Well, not quite.  The Jockey Club also decided that whorls (equine cowlicks) were unique to individuals.  Hell, so were intestinal polyps.  Pretty soon, the search for honesty would end on the coroner's slab.  And besides, all these systems were analytical, not empirical -- and each horse would have to be identified by a different individual at least three times prior to being tattooed -- the tattoo only administered if the horse made it to the racetrack.  Sooo...
[image: wiki commons]
[image: bozo_z_clown/flickr]
....Plan B, or maybe C actually.  Blood-typing.  Science to the rescue at last.  Maybe.  They didn't consider my farm during that particular brain-storming session.  See, my farm was owned by a veterinarian...and veterinarians are sort of do-it-yourself types.  So...
[cooperative extension]

"The spring months gave me the opportunity to attach a new name to each of Doc's broodmares.  Sure, I used their registered names whenever Elaine was around, which wasn't too often, or when The Jockey Club called for some form of clarification, that normally being twice a day.  Clarification was important.  Between me, Doc, and The Jockey Club, none of us were capable of matching the paperwork with a likely candidate.  The high-court of paperwork in New York noted this fault in their system and finally initiated blood-typing for all Thoroughbreds.  That led to some brilliant conversations around the farm:
"Say Doc.  Says here that that horse isn't Spit.  It's some horse named...I can't read this.  What does that say?"  I'm trying to read the fine print.

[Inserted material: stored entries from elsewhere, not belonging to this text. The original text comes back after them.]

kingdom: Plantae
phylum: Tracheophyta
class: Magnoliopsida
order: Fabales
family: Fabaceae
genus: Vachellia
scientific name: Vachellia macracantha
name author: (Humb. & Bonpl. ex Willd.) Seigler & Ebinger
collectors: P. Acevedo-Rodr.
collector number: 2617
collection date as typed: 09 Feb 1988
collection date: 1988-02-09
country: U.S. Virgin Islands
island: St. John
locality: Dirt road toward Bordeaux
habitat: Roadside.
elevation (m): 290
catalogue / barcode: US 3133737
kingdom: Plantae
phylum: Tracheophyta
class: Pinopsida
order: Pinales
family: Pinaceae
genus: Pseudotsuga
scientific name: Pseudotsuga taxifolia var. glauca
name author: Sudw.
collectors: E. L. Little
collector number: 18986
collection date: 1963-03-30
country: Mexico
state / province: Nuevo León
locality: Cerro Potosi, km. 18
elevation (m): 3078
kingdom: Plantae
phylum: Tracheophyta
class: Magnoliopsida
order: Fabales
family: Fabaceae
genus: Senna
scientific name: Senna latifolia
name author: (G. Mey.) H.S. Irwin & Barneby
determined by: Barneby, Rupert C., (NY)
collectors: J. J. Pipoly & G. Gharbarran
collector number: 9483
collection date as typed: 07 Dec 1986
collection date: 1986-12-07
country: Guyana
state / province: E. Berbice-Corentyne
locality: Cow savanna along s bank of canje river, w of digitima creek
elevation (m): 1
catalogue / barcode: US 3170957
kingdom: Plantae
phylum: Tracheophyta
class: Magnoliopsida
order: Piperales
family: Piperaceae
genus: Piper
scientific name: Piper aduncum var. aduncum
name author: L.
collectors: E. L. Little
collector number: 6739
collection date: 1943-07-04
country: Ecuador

"It says 'sterile.'  That's the label thing."  Doc had glasses, I only had eyes.
"Well, if it's not Spit, then who is it?"  I was thinking we'd just call one horse 'Sterile' and mail the shit back.
"Ah, you know I think it might be the neighbor's horse.  When we took the blood samples I only had fourteen kits and there were fifteen horses in the barn if I remember right.  Or it could be one of the dogs.  I had a lot of samples in the refrigerator."
"So..."  I wondered how this filing system worked when he was neutering a cat.  "What do you think we oughta do?"  And here The Jockey Club thought they had finally closed the last great loophole.